Si en Italie de nombreuses stars débutèrent dans le roman-photo, les éditeurs français miseront, dans la plupart des cas, sur l'anonymat des "acteurs", véritables tacherons que l'on peut reconnaitre d'un roman à l'autre. "Le roman photo... se trouve confronté à la réalité physique d'acteurs pas toujours excellents. Là encore, le texte domine la photo, la beauté étant indiqué par le commentaire ("Barbara Scott, la cousine de Susan, femme d'une beauté remarquable"), ou par le dialogue [... ] parfois en contradiction ouverte avec la réalité photographique." Sylvette Giet, idem
Le genre est méprisé par les hommes et traité d'opium pour midinettes par les intellectuels."Nous Deux - le magazine - est plus obscène que Sade" dira Barthes dans "Fragment d'un discours amoureux" et dès 1952 Fellini s'est moqué de l'univers stéréotypé du roman-photo dans "Courrier du cœur" ou "le Cheik blanc". En 1959 la Centrale technique d'information catholique estime que la presse du coeur "accélère le processus de décomposition des qualités de devoir de fidélité qui sont les signes caractéristiques de la femme chrétienne". Une réaction qui donne peut être raison à Sylvette Giet pour qui "la presse du coeur ne s'inscrit donc pas dans un combat d'arrière garde, mais dans le vaste mouvement de notre société moderne, vers une autonomisation accrue de l'individu et un couple de plus en plus exclusivement fondé sur l'amour , le respect réciproque"

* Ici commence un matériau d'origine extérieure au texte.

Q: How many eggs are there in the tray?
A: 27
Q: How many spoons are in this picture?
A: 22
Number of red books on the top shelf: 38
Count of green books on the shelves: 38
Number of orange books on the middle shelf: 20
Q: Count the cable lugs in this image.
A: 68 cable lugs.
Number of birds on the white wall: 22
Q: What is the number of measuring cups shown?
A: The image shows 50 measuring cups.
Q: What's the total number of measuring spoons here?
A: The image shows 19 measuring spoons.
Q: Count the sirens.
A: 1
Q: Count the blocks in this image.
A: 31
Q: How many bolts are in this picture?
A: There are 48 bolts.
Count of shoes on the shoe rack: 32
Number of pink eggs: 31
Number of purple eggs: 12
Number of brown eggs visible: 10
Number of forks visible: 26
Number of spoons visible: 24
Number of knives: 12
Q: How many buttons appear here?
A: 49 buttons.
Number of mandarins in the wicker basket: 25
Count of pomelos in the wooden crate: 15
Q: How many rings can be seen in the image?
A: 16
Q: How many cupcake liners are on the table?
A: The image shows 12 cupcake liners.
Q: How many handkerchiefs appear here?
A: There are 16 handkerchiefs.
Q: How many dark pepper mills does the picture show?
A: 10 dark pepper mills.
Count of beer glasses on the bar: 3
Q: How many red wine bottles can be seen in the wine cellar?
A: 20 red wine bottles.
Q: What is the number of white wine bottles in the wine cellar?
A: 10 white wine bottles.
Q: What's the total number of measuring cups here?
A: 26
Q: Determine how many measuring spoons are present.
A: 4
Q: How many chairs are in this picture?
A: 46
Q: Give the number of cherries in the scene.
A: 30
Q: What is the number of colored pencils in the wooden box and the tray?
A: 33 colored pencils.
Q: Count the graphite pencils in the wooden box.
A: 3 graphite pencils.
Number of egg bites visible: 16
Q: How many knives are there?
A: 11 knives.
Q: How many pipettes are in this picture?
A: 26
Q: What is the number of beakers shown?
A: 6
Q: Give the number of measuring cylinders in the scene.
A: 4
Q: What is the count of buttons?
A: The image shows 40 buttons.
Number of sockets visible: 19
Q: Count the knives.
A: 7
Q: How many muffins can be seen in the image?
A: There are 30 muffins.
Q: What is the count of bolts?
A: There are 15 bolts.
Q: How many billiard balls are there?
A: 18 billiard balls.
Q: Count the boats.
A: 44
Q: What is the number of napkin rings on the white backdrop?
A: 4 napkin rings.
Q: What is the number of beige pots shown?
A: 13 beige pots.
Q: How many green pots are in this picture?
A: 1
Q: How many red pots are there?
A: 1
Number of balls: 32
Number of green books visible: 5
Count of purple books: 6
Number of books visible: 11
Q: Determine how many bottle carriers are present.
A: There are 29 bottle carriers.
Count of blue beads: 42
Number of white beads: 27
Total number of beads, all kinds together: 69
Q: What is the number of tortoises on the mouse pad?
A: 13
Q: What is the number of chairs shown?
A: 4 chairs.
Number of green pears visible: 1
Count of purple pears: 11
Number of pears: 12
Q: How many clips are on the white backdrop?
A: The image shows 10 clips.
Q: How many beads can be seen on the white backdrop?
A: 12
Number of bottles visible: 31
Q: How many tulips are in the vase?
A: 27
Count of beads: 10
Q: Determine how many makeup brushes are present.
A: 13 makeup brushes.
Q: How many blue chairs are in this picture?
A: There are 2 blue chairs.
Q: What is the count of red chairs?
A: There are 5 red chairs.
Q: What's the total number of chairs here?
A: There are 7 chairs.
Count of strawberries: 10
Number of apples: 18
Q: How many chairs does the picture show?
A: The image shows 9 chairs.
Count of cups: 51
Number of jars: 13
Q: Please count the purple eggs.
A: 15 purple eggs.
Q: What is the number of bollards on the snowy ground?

"Nous Deux" "l'hebdomadaire qui porte bonheur",parangon de la presse de coeur" vend " du rêve à ceux qui en ont le plus besoin, ceux pour qui la vie est une lutte quotidienne sans joie." A l'origine bimensuel il devient hebdomadaire dès le numéro 5. Le dessin de la couverture du premier numéro représente un couple à Venise dans une gondole, "Ames ensorcelées" et "Les sept gouttes d'or" sont les premiers roman dessiné français. Chaque numéro comporte cinq nouvelles, le premier roman photo, "A l'aube de l'amour" arrive en 1950. Dès 1949 "Nous Deux" atteint 600 000 exemplaires. Devant ce succès les Editions Mondiales de Cino del Duca lancent "Festival", "Madrigal", "Boléro" (qui deviendra "Secrets de femmes" puis "Pour vous madame"), "Véronique", et rachète "Intimité".
"Nous deux" 1959 - 1961
"La maison du Causse-mort" in Libelle - 1962
D’autres éditeurs suivent cet exemple avec Rêves, les Veillées, Lectures d’aujourd’hui, Bonne soirée, Chez nous, Capri et Femmes d’aujourd’hui.
En 1963 le roman dessiné disparait définitivement du magazine. Jusqu'en 1967 les couvertures sont dessinées par des illustrateurs célèbres comme Bertoletti, Frisano, Fromont, Aslan, Di Marco, Raymond, Saint-Croix. La photo en couverture apparaît pour la première fois en 1964 avec Johnny Hallyday pour "la Belle aventure de Johnny", elle remplacera peu à peu l'illustration. La diffusion hebdomadaire de "Nous Deux" atteint 1.5 millions d'exemplaires à son apogée, en 1954, et durant vingt années sa diffusion dépassera le million d'exemplaires. Le premier roman-photo en photographies couleurs est réalisé en 1984
"Nous Deux" connait un lent déclin a partir des années 80,face à la concurrence des sagas télévisuelles et à l'évolution des mentalités, il reste aujourd'hui le dernier titre d'un genre de presse disparu.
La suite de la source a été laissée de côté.